With roughly one third of the Serie A campaign now played, I’m taking the opportunity to look at who has been excelling in front of goal so far.
I have chosen to focus on a fairly simple concept; the “strike rate” of a player is calculated by dividing the number of goals scored by the total number of attempts on goal. Out of necessity, I’ve restricted the analysis to those players with at least 3 Serie A goals – otherwise Alessio Romagnoli would win hands down!
As with any statistics, the “strike rate” is just one way of looking at a complex issue. For example; it may be argued that the most effective forwards get in the positions to create more chances for themselves, or are simply more willing to take a punt at goal, potentially depressing their “strike rate”. On the other hand, this measure neatly controls for the dominance of the bigger sides who would naturally be expected to create more chances – allowing us to focus on the “efficiency” of forwards regardless of which team they play in. With that fairly sizeable caveat in mind, let’s take look at the data…
So, the answer is Gregoire Defrel; he doesn’t get many chances but he’s been putting them away for Sampdoria since signing during the summer. Honourable mentions must also go to Mario Mandzukic (only 13 shots at goal), Dries Mertens (who still considers himself a winger at heart…) and Mauro Icardi (Inter’s fox in the box).
Krzysztof Piatek has been turning heads at Genoa in the opening rounds of the season – his position at the top of the capocannoniere chart is in part a testament to his finishing, but also the volume of chances Genoa create for him. On current form he’s in the same bracket as Ciro Immobile – and outperforming other out-and-out centre forwards such as Andrea Belotti, Gonzalo Higuain and Arek Milik.
At the bottom end of the Serie A table, a clinical finisher like Francesco Caputo is exactly what Empoli will need if they’re to have a fighting chance of survival.

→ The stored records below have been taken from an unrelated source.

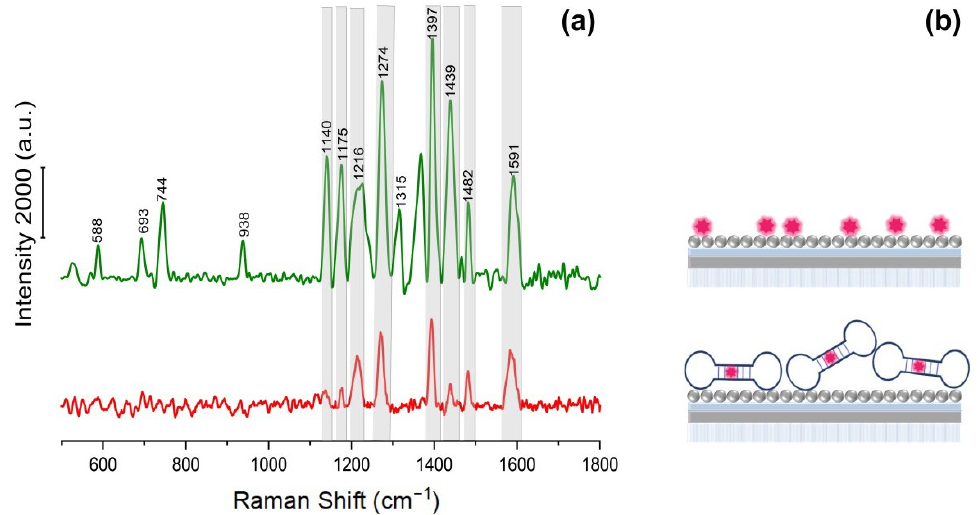
Figure 4. ( a ) SERS spectrum of Cy3 (green) and Cy3-aptamer mixture (red) on the obtained hybrid plasmonic substrate. ( b ) Scheme of the distribution of Cy3 and Cy3-labeled aptamer on a SERS-active hybrid structure.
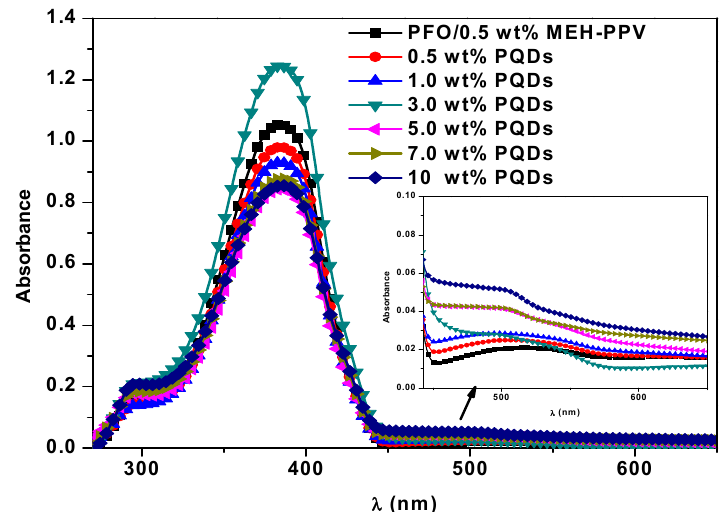
Figure 3. Absorption spectra of the hybrid thin films of PFO / MEH-PPV with various PQD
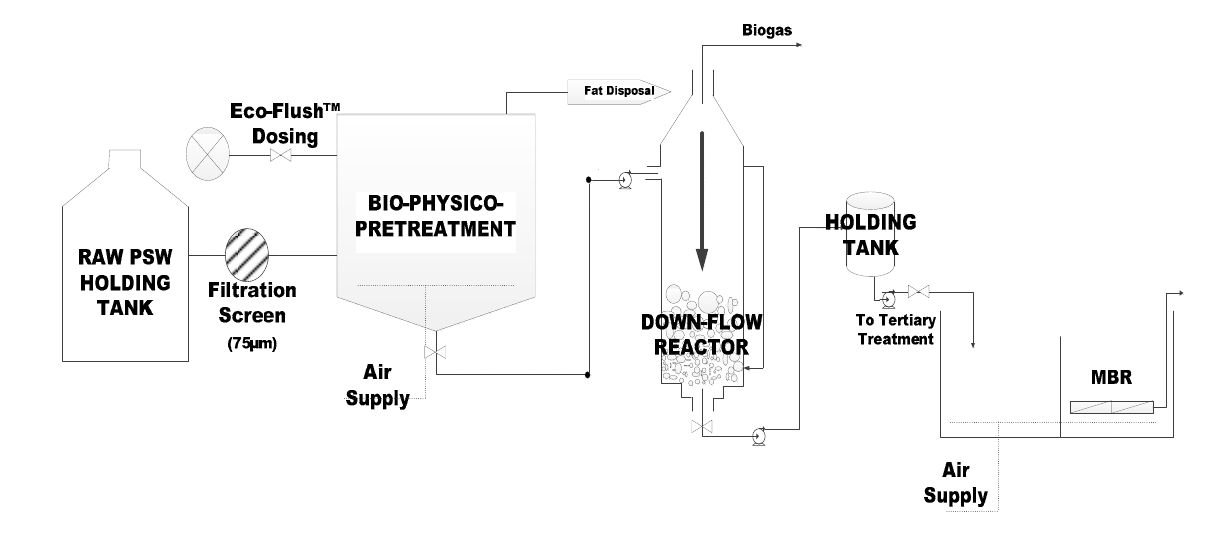
Figure 2. Process Flow Diagram of the Treatment Plant.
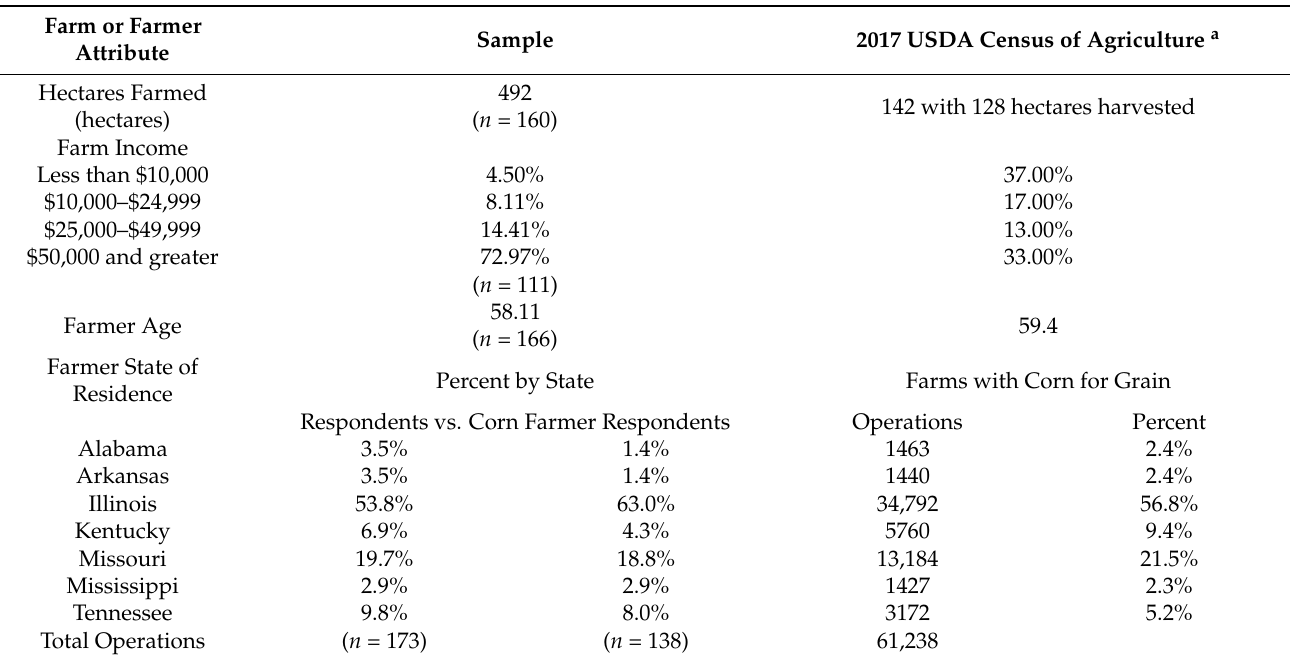
Figure 2. Interest in growing pennycress ( A ) and willingness to grow pennycress at specified farmgate prices survey questions ( B ). Table 1. Sample farm and farmer attributes of the responding row crop farmers surveyed in seven US states compared with US Department of Agriculture Census of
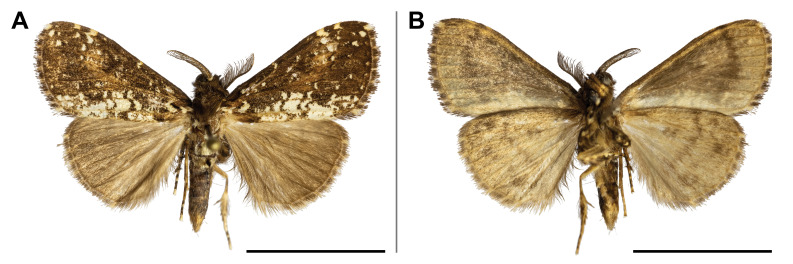
Dasychira
punctifera (Walker, 1858). A. dorsal view; B. ventral view. The scale bar represents 1 cm.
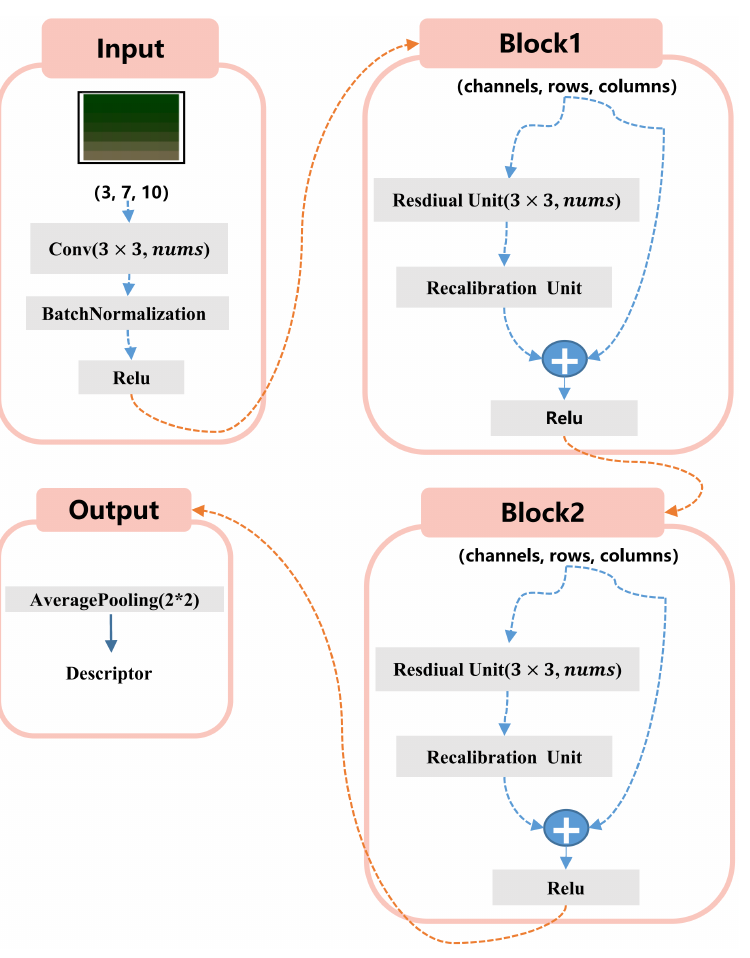
Figure 7. The structure of channel-attention-Net-based encoder which comprised of two basic blocks in this case.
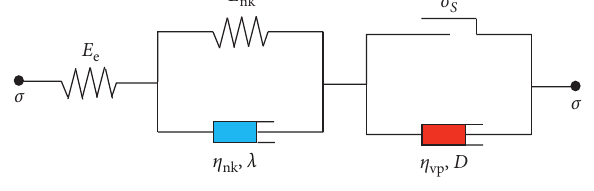
Figure 4: Nonlinear damage creep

Rodrigo De Paul has made superb start to the season at Udinese (already having eclipsed his goal tally for the previous two seasons) – but the wide man has some distance to go before “doing a Dries”. Leonardo Pavoletti is an interesting proposition; his finishing is clearly an asset to a “smaller” team such as Cagliari (and previously Genoa), but he’s tended to struggle on a bigger stage with Napoli and Gli Azzurri. The presence of Marco Benassi and Kevin-Prince Boateng in the list feel like a bit of an early-season aberration, but they could prove me wrong, of course.
Finally, the elephant in the room is the man in 20th and final position; Cristiano Ronaldo. He sits in third place in the scoring charts, but he’s had 35 more shots at goal than anyone else in this table – perfectly illustrating the caveat set out above. He’s clearly a man who backs himself with the goal in his sights – and, of course, one of the reasons that he’s worth £90m is that he engineers a lot of those chances for himself.